___ Data to use ___

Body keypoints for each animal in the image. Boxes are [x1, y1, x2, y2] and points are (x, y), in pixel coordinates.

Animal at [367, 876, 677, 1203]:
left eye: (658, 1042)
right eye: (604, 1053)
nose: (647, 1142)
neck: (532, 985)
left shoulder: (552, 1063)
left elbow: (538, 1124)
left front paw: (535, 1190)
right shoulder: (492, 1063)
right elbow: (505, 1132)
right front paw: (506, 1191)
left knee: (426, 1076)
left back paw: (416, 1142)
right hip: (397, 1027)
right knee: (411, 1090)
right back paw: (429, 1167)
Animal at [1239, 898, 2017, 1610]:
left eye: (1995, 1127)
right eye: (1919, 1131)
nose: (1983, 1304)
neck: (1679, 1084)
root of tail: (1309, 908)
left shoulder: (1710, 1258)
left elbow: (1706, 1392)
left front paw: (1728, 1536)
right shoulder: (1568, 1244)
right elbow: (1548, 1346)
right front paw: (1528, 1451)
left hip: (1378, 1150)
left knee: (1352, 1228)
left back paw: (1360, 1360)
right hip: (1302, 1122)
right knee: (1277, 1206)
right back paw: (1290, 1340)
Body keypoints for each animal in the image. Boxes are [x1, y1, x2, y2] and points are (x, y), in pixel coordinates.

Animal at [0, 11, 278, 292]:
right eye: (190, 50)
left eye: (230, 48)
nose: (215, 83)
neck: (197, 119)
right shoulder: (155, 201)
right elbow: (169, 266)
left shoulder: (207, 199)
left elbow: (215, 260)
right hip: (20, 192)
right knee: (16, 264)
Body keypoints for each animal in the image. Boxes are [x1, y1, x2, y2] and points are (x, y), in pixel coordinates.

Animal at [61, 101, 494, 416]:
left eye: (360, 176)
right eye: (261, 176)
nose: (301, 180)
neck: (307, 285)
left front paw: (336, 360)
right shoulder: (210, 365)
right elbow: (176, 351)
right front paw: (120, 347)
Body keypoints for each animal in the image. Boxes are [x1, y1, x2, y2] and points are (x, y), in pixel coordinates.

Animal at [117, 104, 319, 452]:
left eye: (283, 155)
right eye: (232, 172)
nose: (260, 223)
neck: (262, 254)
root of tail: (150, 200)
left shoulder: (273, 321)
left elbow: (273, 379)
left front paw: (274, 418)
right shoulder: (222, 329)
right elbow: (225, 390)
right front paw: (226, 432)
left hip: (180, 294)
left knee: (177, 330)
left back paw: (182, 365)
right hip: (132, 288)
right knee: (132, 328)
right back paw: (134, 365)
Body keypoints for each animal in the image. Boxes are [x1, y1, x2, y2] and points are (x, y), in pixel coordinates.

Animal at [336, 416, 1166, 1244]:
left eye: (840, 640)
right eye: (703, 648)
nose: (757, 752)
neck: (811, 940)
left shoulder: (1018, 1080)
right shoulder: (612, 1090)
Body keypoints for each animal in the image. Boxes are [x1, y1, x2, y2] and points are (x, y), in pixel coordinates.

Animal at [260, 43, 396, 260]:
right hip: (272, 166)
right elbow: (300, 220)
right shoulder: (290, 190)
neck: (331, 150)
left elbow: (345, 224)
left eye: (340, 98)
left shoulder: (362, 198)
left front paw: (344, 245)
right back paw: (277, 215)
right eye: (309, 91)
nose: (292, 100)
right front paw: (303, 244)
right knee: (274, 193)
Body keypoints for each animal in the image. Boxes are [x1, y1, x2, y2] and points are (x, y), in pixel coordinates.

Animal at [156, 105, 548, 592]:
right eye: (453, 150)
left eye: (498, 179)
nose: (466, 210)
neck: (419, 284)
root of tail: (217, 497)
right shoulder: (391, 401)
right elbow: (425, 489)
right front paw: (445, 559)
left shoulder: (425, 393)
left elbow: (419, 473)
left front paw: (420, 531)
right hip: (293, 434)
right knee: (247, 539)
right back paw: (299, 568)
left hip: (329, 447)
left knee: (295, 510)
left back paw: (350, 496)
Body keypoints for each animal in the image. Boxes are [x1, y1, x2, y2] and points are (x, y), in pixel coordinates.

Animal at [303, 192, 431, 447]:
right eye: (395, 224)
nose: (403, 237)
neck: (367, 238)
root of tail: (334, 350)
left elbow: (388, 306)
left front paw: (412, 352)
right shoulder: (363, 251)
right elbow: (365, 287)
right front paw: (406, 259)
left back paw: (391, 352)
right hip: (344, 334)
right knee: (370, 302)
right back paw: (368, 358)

___

**Task goal**
In the records above, find each line that holds the word "neck"; copy all such lines.

**Expected answer**
neck: (532, 985)
neck: (1679, 1084)
neck: (197, 119)
neck: (307, 285)
neck: (262, 254)
neck: (811, 940)
neck: (331, 150)
neck: (419, 284)
neck: (367, 238)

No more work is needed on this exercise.